◆ PROBLEM DETAILS ◆
If a line of the material holds the string "this", please copy it.

◆ THE DATA ◆
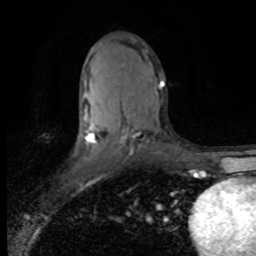
Breast MRI (dynamic contrast-enhanced), one axial slice. Cropped to one breast. Dynamic contrast-enhanced series, time point 2 of 8 at this slice position (early post-contrast). 1.5 T. TE 4.2 ms, TR 7.1 ms. 2 mm slice thickness. 256 × 256 image matrix, field of view 150 × 150 mm. Female patient.
Structures marked on this image (semi-automatic segmentation, software-assisted and operator-edited):
- enhancing-tissue mask used for the functional tumour volume (all voxels passing the contrast-enhancement thresholds inside the analysis volume; usually the tumour): bounding box <84,81,164,144> (left, top, right, bottom; pixels)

◆ TASK SOLUTION ◆
Breast MRI (dynamic contrast-enhanced), one axial slice. Cropped to one breast. Dynamic contrast-enhanced series, time point 2 of 8 at this slice position (early post-contrast). 1.5 T. TE 4.2 ms, TR 7.1 ms. 2 mm slice thickness. 256 × 256 image matrix, field of view 150 × 150 mm. Female patient.
Structures marked on this image (semi-automatic segmentation, software-assisted and operator-edited):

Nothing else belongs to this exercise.